*TEXT PASSAGE:*
Whatever. I’m just hoping I never have to live off the not so fun syrupy stuff that passes for Marmite in the UK.

So, until given a reason to complain, this is Stranger, signing off.

A Short History - Marmite

Marmite – my hero!

Marmite, in all its salty, malty sweetness, is made by Sanitarium – who, by the way have a blanket policy of no GE or GMO materials in any of their products. This of course includes Marmite.

Personally, I got into Marmite when I was about eight. After having had it at a friend’s place, I grumped and nagged and groused about having to have Vegemite at home until my beleaguered mother gave in and started buying Marmite for me while continuing to get Vegemite for my younger brother. Since she couldn’t tell the difference, though, my brother and I got into the habit of cautiously sniffing our sandwiches before we took them to school, to make sure we hadn’t been given the wrong ones.

Historically, Marmite is the first ever yeast spread, and also the first to grace New Zealand’s fair shores. Back in the day, people used to eat it in sandwiches with lettuce. Now, however, the general populace has apparently come to its collective senses – one of the most popular childhood sandwiches I ever encountered was a Marmite and chip roll. In fact, its one of the recipes recommended on the Marmite website.

As Vegemite’s elder sibling, Marmite kicked off as a beer making by product too, and was invented by – you guessed it – The Marmite Food Extract Company, first formed in Burton upon Trent, Staffordshire, England, in 1902. However, you many be interested to know that Marmite in general has grown and changed since then…

(hokay, lets try this again...) A Short History - Vegemite

How about a bit of background?

*TASK LIST:*
1: Write out the part of the Marmite text that opens with the words containing "Marmite, in all" and closes with "course includes Marmite.".
2: In the Marmite text, where and in what year was The Marmite Food Extract Company first formed?
The records have no connection to the Marmite text.

[Geospatial object listing tasks]

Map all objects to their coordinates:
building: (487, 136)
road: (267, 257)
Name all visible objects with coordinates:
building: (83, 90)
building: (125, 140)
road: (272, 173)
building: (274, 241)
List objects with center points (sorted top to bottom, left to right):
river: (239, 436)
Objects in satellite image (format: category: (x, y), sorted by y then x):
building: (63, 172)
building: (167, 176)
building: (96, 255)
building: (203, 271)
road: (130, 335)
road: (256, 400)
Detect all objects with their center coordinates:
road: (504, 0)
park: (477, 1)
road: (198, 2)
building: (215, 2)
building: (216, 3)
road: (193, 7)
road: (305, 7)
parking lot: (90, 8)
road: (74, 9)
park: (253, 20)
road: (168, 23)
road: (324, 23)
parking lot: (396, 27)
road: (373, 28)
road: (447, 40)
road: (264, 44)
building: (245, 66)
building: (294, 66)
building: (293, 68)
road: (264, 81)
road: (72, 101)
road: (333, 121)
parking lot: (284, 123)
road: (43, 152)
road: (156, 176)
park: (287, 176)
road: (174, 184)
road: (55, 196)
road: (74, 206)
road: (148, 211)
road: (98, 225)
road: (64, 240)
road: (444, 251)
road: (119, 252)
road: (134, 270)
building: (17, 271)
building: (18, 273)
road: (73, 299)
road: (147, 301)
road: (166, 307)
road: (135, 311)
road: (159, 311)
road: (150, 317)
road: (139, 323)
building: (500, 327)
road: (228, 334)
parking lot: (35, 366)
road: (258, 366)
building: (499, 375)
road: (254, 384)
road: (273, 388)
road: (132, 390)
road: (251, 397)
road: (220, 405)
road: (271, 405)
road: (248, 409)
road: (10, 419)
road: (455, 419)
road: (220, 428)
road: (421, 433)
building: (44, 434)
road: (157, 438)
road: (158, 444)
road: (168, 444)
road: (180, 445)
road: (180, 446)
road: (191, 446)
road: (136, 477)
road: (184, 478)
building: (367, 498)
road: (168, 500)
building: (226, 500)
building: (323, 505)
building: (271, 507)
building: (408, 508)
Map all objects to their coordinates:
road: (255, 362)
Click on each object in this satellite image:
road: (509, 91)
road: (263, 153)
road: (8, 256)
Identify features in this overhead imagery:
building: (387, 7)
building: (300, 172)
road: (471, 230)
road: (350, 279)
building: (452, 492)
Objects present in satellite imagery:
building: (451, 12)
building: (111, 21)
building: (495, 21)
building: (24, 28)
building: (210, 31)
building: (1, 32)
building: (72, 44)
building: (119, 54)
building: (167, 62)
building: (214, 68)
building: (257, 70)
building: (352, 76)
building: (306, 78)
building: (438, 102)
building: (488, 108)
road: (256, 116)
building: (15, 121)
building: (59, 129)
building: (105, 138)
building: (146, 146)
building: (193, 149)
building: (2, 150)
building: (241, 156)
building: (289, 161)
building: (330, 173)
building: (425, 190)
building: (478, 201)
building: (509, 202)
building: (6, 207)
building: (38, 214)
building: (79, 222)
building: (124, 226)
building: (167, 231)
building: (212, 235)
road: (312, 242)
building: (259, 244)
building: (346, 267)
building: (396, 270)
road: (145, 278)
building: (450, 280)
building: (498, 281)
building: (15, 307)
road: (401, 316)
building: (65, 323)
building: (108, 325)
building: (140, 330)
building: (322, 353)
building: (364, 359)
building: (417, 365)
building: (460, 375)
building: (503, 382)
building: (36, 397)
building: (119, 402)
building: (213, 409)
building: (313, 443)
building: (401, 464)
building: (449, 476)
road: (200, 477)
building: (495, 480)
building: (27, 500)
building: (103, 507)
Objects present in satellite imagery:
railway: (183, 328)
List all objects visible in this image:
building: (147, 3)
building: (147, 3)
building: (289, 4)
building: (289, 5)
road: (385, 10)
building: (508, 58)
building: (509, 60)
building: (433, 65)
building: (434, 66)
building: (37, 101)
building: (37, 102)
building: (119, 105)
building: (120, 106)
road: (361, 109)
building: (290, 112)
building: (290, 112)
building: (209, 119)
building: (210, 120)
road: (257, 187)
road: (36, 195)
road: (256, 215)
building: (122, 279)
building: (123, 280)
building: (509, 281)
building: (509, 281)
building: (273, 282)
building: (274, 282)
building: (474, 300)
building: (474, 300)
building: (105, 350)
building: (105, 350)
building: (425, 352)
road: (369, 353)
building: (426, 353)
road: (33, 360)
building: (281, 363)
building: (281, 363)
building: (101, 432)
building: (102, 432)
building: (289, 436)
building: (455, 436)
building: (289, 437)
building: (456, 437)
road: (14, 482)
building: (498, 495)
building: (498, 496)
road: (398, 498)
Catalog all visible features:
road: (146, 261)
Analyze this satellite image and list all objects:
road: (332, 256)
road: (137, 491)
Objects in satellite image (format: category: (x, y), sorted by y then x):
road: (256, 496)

*RESPONSES TO THE TASKS:*
1:
Marmite, in all its salty, malty sweetness, is made by Sanitarium – who, by the way have a blanket policy of no GE or GMO materials in any of their products. This of course includes Marmite.

2: In Burton upon Trent, Staffordshire, England, in 1902.